### Excerpt to read
[Start of Attachment]

Decision tree: structure, training and Python code

What a decision tree is

A decision tree is a non-parametric supervised machine learning model that predicts outputs by extracting various conditions from the data that an input may or may not meet.

Decision tree structure

The root node is the whole input dataset.
Splitting is dividing an input dataset into subgroups (called nodes).
Branches are the possible choices or values that the attribute can take. They start from a node; usually, the left branch “is true” and the right one “is false”.
Leaves (or terminal nodes) represent the final predictions associated with a certain path of decisions.

The CART algorithm: how decision trees work

Problem statement

We have a labeled dataset and want to predict the labels by building a tree-like structure.

1. Extract thresholds and split nodes

For each feature in the dataset, the algorithm iterates through each value and uses it as a threshold to split the dataset into two nodes.

If the current feature is numerical, the algorithm assigns data points to the nodes whether their feature value is smaller or equal to the threshold.

[End of Attachment]

[Collected data]
[Start of Attachment]

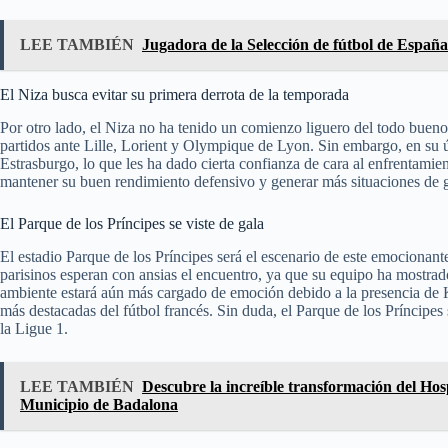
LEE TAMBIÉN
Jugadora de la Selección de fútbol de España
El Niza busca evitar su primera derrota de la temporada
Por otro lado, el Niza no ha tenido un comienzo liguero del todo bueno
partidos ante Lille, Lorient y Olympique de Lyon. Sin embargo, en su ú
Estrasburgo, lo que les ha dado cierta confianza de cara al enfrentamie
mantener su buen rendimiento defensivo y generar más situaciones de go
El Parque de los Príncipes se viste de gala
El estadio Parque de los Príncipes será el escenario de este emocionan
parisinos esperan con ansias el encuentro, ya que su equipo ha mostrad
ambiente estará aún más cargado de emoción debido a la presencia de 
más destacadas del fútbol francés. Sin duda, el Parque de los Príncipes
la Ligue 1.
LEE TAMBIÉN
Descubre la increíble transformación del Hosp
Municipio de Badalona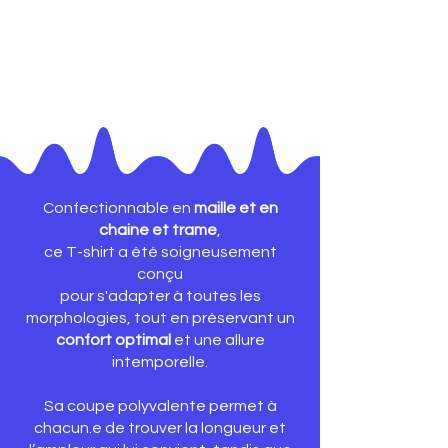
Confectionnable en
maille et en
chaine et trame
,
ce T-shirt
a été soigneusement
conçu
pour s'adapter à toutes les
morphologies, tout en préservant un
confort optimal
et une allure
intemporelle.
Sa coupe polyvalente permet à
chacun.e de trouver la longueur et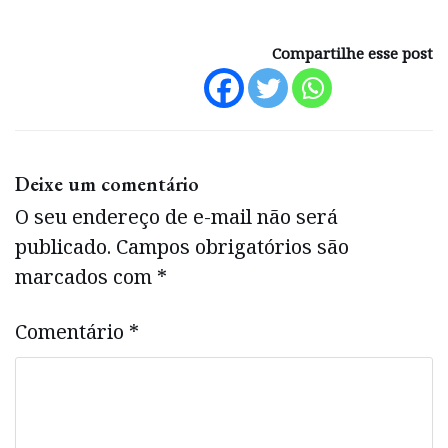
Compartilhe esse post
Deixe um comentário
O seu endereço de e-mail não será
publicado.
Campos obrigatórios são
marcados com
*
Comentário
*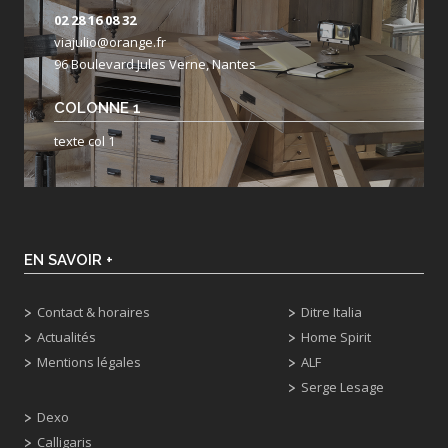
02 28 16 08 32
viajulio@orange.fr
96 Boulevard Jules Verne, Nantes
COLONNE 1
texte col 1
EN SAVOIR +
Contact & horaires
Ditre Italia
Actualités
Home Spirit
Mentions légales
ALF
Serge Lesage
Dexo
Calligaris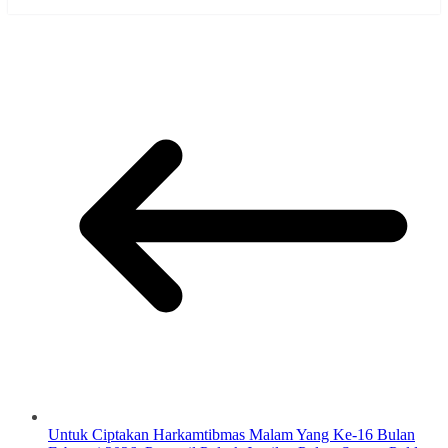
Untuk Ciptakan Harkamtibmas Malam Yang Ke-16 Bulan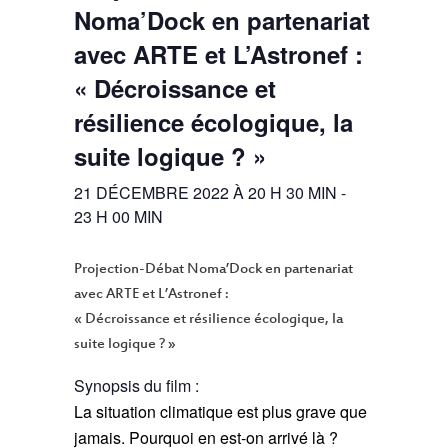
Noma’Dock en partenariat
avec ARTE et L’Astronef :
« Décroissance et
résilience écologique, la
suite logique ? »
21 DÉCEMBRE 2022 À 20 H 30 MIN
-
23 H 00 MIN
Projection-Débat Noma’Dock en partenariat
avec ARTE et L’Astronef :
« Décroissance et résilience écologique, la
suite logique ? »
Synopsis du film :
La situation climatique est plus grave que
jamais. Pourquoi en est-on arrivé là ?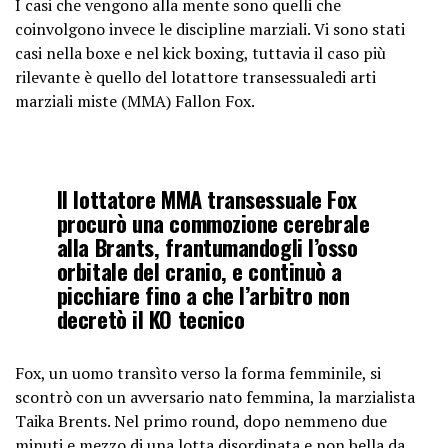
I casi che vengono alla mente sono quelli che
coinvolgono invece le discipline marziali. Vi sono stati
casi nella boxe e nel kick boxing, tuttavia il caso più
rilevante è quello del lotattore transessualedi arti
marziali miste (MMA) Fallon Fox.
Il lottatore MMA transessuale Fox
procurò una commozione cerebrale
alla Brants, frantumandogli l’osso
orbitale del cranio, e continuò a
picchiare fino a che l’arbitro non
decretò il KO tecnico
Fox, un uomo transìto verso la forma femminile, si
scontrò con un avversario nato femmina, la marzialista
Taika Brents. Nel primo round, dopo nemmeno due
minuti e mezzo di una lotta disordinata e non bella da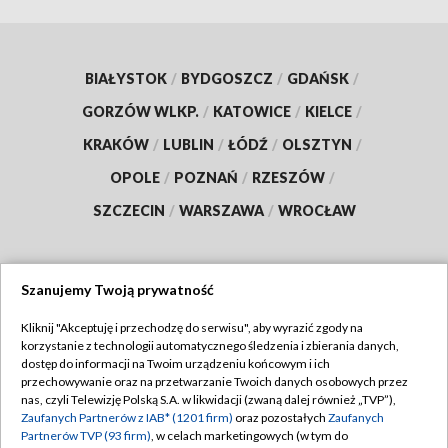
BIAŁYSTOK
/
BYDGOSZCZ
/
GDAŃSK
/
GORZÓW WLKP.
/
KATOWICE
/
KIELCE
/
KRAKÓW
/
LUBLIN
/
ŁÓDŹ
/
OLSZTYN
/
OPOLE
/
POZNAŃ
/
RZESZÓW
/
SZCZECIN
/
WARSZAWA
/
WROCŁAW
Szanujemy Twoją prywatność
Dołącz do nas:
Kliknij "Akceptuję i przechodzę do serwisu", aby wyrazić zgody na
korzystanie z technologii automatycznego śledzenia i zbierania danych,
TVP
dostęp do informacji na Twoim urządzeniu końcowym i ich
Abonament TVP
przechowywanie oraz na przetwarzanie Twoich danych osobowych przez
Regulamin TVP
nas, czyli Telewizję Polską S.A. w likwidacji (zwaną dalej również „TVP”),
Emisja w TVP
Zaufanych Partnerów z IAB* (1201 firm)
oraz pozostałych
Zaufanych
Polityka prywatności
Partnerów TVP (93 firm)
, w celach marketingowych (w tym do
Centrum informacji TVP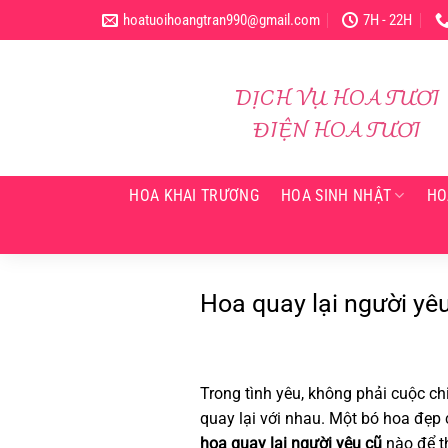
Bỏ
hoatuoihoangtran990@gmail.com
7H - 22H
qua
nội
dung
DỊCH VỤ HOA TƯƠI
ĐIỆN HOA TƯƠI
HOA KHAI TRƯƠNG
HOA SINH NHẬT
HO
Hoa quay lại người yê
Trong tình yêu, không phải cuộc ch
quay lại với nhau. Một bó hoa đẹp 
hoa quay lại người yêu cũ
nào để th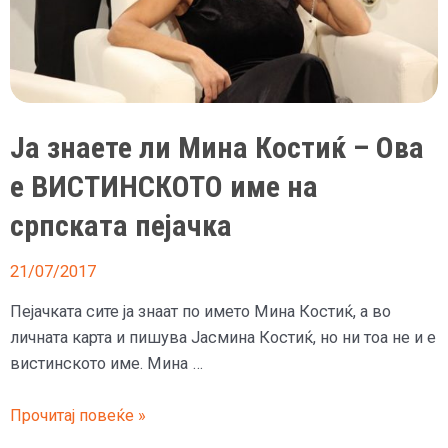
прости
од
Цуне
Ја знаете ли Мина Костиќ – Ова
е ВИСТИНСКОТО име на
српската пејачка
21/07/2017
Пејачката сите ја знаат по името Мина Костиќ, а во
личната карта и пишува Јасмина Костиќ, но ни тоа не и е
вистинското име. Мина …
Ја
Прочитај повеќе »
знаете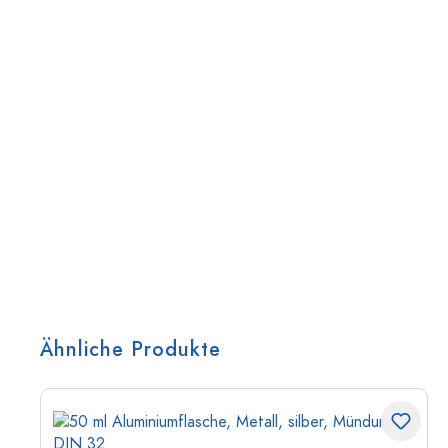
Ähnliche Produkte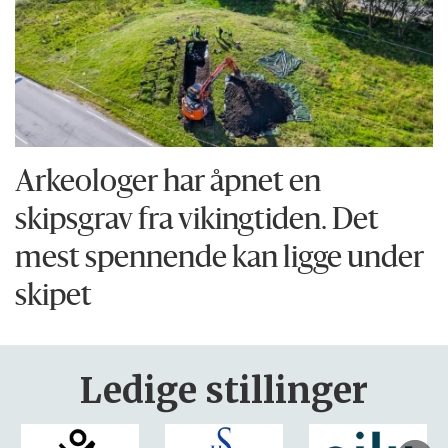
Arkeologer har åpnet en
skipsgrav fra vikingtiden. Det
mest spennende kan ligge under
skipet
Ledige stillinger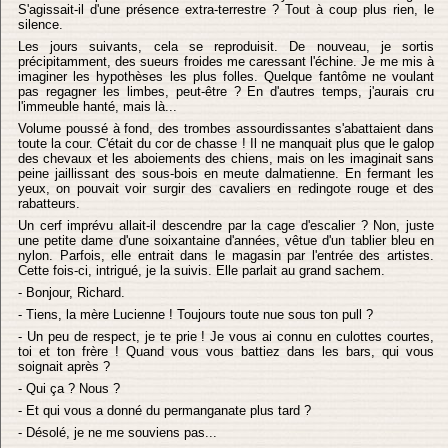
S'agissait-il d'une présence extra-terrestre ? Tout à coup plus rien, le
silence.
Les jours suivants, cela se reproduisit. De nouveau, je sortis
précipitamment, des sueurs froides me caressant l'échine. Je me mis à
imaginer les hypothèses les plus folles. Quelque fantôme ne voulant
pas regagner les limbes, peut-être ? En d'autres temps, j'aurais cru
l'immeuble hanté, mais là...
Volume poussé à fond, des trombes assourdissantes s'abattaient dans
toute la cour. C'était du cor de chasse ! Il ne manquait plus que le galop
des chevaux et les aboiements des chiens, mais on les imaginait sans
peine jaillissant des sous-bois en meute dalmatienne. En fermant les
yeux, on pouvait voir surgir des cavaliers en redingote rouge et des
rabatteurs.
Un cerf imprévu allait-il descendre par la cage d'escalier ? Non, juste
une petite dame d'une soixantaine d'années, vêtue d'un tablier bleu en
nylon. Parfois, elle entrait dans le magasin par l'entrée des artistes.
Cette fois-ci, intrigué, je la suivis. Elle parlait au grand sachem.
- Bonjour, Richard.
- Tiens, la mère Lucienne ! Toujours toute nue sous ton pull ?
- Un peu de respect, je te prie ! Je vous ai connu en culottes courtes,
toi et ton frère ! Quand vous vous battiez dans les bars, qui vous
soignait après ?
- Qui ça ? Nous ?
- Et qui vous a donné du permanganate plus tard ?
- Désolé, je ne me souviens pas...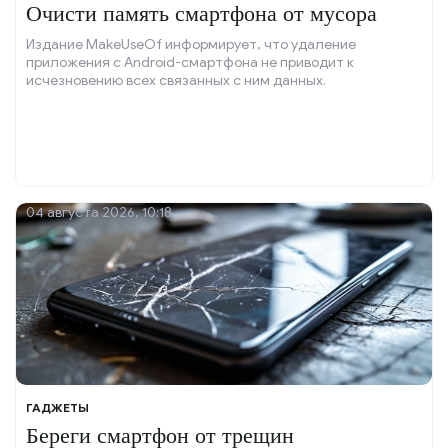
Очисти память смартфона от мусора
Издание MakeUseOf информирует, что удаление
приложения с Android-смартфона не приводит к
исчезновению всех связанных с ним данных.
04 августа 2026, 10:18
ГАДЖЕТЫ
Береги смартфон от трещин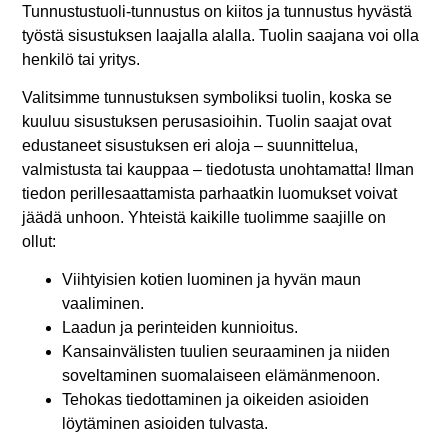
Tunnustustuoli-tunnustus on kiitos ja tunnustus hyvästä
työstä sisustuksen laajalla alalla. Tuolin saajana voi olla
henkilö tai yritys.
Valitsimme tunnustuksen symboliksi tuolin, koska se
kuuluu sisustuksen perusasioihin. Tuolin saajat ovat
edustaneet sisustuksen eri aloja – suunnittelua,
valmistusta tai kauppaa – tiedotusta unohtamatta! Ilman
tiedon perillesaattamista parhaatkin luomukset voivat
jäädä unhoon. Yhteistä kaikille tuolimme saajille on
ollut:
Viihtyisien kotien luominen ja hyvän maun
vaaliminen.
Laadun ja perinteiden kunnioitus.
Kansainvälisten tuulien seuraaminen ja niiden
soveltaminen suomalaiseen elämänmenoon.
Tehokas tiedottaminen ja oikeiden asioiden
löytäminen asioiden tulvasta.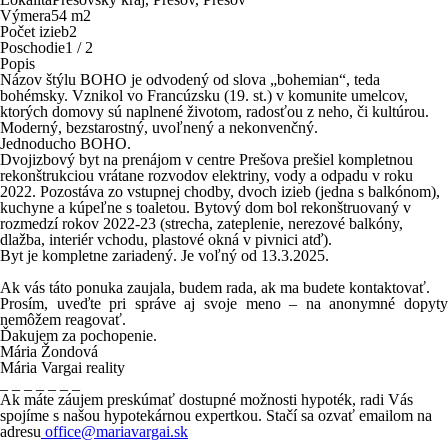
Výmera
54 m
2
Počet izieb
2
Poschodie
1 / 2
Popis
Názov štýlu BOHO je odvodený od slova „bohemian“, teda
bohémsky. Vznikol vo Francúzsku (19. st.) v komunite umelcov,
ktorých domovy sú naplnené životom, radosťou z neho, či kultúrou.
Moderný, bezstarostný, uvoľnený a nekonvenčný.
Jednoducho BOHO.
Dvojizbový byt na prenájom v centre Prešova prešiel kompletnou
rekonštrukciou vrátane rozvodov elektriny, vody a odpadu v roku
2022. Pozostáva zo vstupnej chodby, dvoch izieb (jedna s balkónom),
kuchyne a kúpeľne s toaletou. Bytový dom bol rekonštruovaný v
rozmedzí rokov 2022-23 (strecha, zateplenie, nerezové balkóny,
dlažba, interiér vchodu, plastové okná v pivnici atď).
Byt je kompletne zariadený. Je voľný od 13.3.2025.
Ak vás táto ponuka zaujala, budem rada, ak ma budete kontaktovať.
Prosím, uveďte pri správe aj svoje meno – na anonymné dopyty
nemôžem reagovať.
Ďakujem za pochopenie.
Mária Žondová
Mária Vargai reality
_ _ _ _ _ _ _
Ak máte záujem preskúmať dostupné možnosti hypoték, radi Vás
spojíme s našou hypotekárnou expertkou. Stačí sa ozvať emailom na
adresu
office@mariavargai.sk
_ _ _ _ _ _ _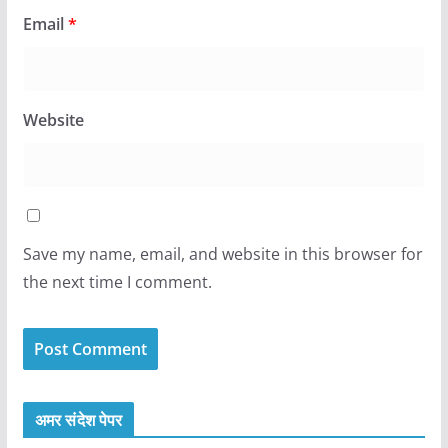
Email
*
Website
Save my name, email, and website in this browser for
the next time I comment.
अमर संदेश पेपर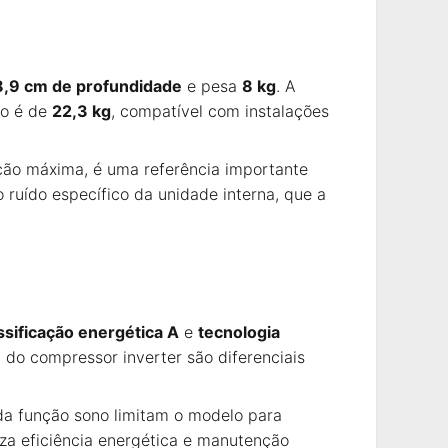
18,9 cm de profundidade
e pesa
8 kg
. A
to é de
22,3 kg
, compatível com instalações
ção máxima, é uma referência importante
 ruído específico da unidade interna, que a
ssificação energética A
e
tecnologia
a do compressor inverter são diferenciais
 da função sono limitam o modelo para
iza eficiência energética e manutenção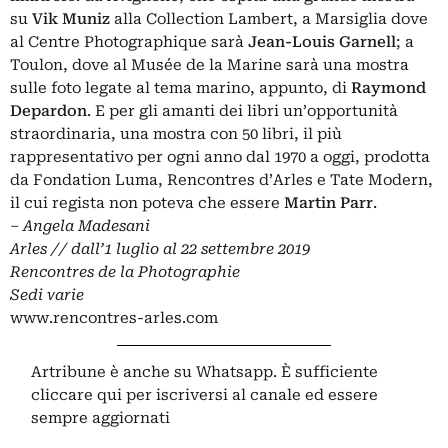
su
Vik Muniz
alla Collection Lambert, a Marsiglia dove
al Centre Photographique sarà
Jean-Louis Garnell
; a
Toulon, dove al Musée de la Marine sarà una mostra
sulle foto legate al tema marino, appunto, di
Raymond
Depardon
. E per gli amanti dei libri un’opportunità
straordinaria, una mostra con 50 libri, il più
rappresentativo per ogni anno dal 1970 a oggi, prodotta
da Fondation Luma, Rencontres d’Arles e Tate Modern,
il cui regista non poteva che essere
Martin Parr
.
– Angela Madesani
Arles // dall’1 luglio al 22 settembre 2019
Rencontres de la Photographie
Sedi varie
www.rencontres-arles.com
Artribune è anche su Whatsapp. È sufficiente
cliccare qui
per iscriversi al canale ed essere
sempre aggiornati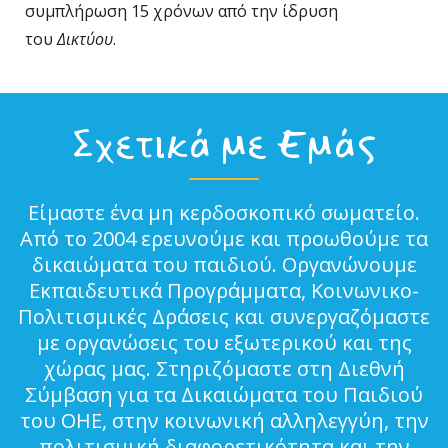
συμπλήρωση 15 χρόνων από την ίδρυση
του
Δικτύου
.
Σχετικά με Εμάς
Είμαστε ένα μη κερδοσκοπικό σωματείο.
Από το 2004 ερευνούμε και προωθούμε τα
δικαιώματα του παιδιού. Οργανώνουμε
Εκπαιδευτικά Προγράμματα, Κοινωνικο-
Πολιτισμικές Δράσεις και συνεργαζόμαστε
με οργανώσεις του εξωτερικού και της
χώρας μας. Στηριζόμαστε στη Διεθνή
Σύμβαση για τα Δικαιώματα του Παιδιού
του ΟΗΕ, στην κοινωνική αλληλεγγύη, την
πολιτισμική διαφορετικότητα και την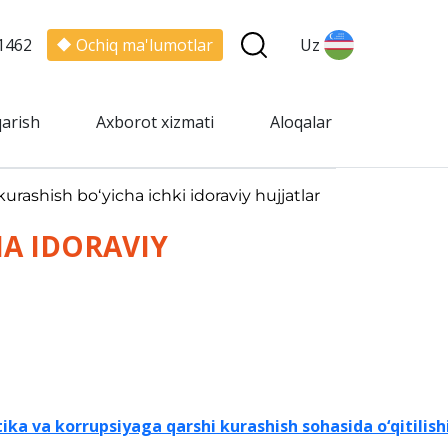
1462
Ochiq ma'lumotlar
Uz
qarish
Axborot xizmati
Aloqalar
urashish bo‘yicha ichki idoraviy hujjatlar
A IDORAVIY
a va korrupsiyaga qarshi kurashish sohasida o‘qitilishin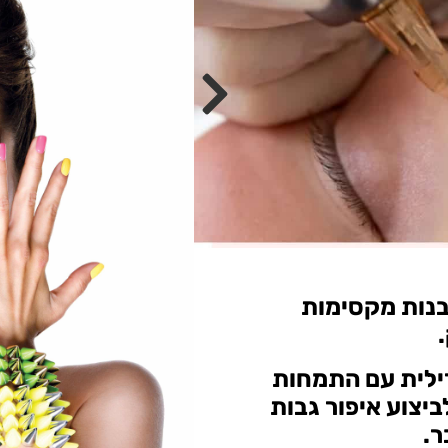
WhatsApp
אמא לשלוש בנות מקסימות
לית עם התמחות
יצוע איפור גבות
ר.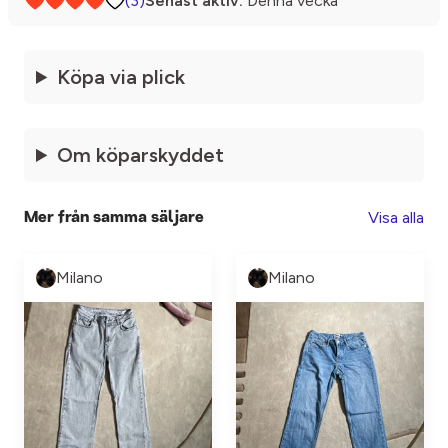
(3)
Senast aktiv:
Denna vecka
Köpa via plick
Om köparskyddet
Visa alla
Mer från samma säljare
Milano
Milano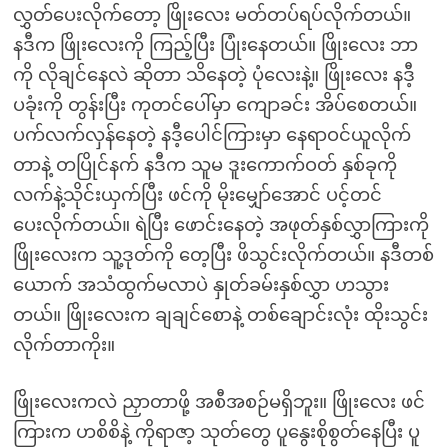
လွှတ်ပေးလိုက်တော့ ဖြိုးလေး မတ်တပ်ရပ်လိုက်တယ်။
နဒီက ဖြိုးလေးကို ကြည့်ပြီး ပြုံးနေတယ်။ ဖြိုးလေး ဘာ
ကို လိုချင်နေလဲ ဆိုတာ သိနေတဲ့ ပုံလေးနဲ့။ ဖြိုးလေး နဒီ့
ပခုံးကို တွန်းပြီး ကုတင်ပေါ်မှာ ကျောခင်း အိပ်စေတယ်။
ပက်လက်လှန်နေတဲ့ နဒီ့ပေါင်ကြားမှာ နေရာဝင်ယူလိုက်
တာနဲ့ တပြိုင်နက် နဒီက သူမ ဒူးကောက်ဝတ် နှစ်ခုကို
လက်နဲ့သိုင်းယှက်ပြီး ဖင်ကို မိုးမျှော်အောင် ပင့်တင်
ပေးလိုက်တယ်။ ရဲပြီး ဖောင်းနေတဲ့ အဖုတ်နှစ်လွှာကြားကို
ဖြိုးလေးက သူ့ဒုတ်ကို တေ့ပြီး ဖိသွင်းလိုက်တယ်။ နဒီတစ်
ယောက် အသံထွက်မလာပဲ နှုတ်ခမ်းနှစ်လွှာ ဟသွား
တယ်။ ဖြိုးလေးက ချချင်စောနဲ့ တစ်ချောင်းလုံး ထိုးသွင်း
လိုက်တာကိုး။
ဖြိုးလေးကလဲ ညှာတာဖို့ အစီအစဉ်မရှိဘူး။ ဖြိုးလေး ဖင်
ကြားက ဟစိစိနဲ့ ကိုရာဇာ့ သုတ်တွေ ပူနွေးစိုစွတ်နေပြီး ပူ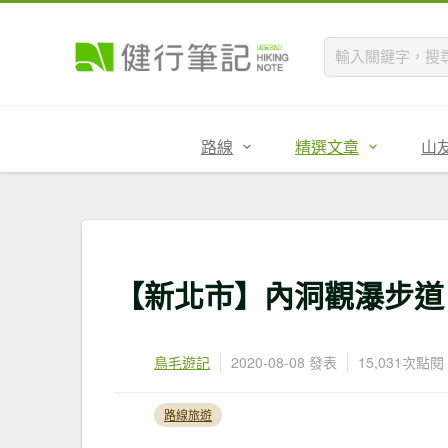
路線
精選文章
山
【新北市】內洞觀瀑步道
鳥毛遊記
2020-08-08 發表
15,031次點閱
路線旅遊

[End of Attachment]

### What to work on
1 – Copy word for word the passage of the decision tree text from "Decision tree structure" up to and including "path of decisions.".
2 – Answer these questions using the decision tree text:
(a) What does the root node consist of?
(b) What do leaves, also called terminal nodes, represent?
(c) In the first step of the CART algorithm, into how many nodes does each threshold split the dataset?

### Outputs by task
1 –
Decision tree structure

The root node is the whole input dataset.
Splitting is dividing an input dataset into subgroups (called nodes).
Branches are the possible choices or values that the attribute can take. They start from a node; usually, the left branch “is true” and the right one “is false”.
Leaves (or terminal nodes) represent the final predictions associated with a certain path of decisions.

2 –
(a) The whole input dataset.
(b) The final predictions associated with a certain path of decisions.
(c) Two.